In the recent weeks I had to give a few introductory lectures on supervised machine learning within Jaak's data mining course. I also provided the students some home assignments, and there it was especially tricky to find a simple, fun and discussable exercise, which might help to form some intuition regarding the inherent difficulties of learning from data such as overfitting, multiple testing, and the like. The following is what I came up with and I find it a rather successful creation. It is remarkable that of the 80 students participating in the course only 4 or so came up with the correct answer 🙂
After the lecture on supervised machine learning at the University of Mordor, the teacher, Sauron, gave the students a dataset of the following form:
1) ABACDAFXYZ -> good 2) CEGXEAELWMN -> good 3) NUWAB -> bad ... 20) QRELAZMNPCXA -> good
The inputs were seemingly arbitrary strings of latin characters: these were the terrible spells known only to Sauron and chosen by Sauron at random from his Great Book of Terrible Spells. The output was a binary variable, classifying each spell as good or bad. There were 20 observations in total in the dataset.

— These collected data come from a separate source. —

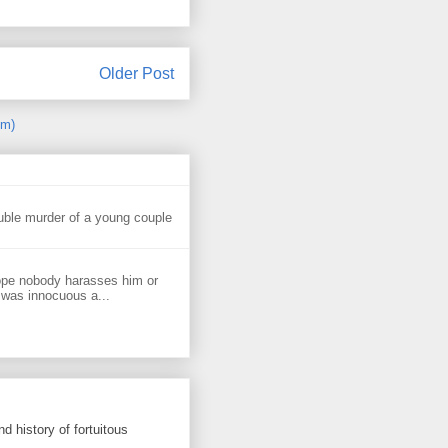
Older Post
om)
uble murder of a young couple
ope nobody harasses him or
 was innocuous a...
d history of fortuitous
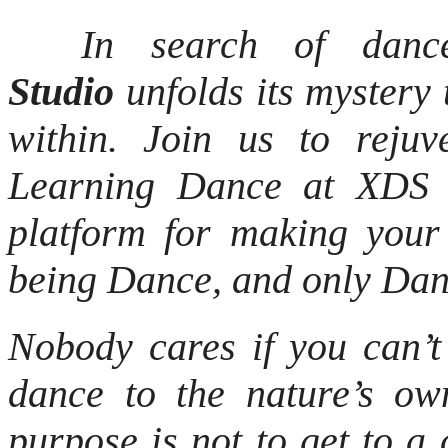
In search of dancer
Studio
unfolds its mystery 
within. Join us to reju
Learning Dance at XDS is
platform for making you
being Dance, and only D
Nobody cares if you can’t
dance to the nature’s o
purpose is not to get to a c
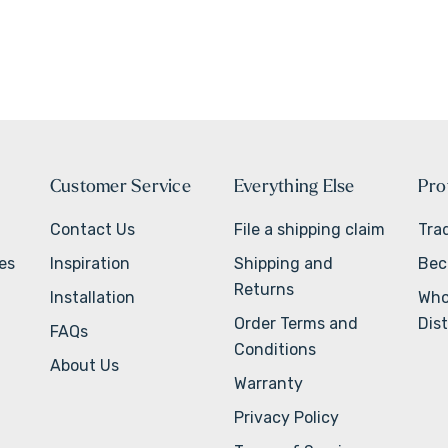
Customer Service
Everything Else
Pro
Contact Us
File a shipping claim
Tra
ves
Inspiration
Shipping and
Bec
Returns
Installation
Who
Order Terms and
Dist
FAQs
Conditions
About Us
Warranty
Privacy Policy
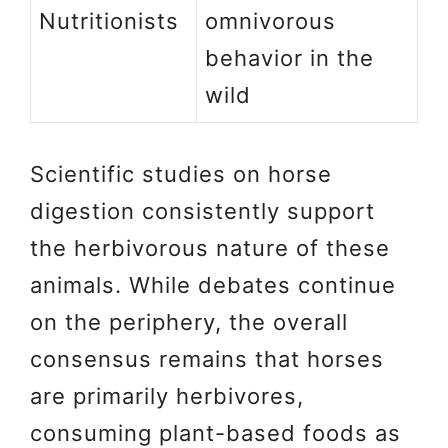
Nutritionists
omnivorous
behavior in the
wild
Scientific studies on horse
digestion consistently support
the herbivorous nature of these
animals. While debates continue
on the periphery, the overall
consensus remains that horses
are primarily herbivores,
consuming plant-based foods as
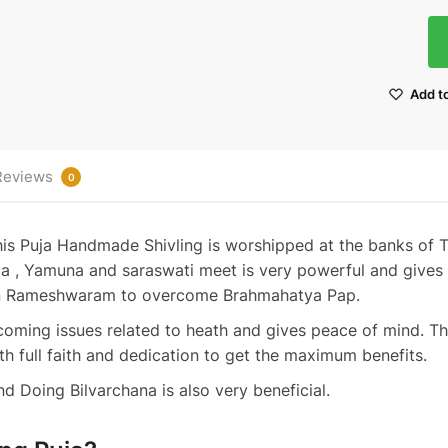
Add to
Reviews
0
this Puja Handmade Shivling is worshipped at the banks of T
a , Yamuna and saraswati meet is very powerful and gives 
in Rameshwaram to overcome Brahmahatya Pap.
rcoming issues related to heath and gives peace of mind. Th
h full faith and dedication to get the maximum benefits.
 Doing Bilvarchana is also very beneficial.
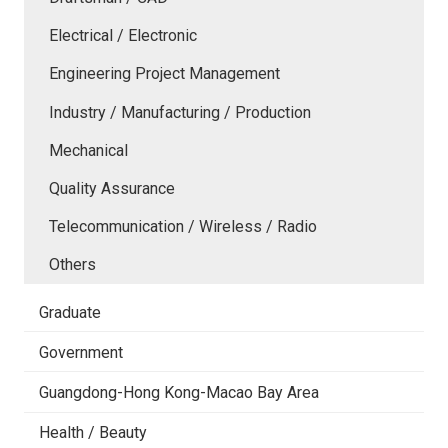
Electrical / Electronic
Engineering Project Management
Industry / Manufacturing / Production
Mechanical
Quality Assurance
Telecommunication / Wireless / Radio
Others
Graduate
Government
Guangdong-Hong Kong-Macao Bay Area
Health / Beauty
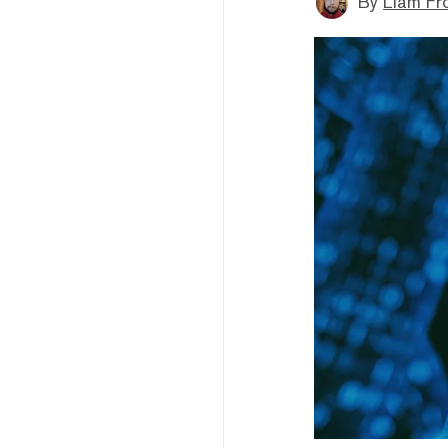
By
Liam Fr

The students were given a task: on the basis of this data, come up with a generic spell classifier. Sauron promised to test their result on the next lecture as follows: he will pick another random terrible spell from the book and require each student to make a prediction. The student whose prediction is wrong will have to jump down from the tower as a punishment.
The first student, Aghargh, who happened to be slacking on the lecture, couldn't come up with any smart ways to solve the task, so he ended up just counting the proportion of "good" and "bad" spells in the dataset. Having observed that 16 of the 20 spells were "good", he decided to predict "good" when asked.
The second student, Bughrorc, chose a smarter way. Firstly, he converted each string into a vector of binary attributes — one attribute for each letter, having value "1" if that letter was present in the corresponding spell and "0" otherwise. He then split the data randomly into a training set (15 instances) and a test set (5 instances), and attempted training various classifiers using the MordorMiner software. After some experimenting he finally found five classifiers that could predict all of the training examples correctly. One of these also predicted all of the testing examples correctly. He decided to use this classifier on the forthcoming test.
On the day of testing, Sauron asked the students to classify the spell
YOZAZA. Aghargh, as he decided, provided the answer "good". Bughrorc's classifier analyzed the string and claimed that the answer should be "bad"
Which of the students, do you think, might have a better chance of not jumping from the tower? Why? Can you quantify your answer?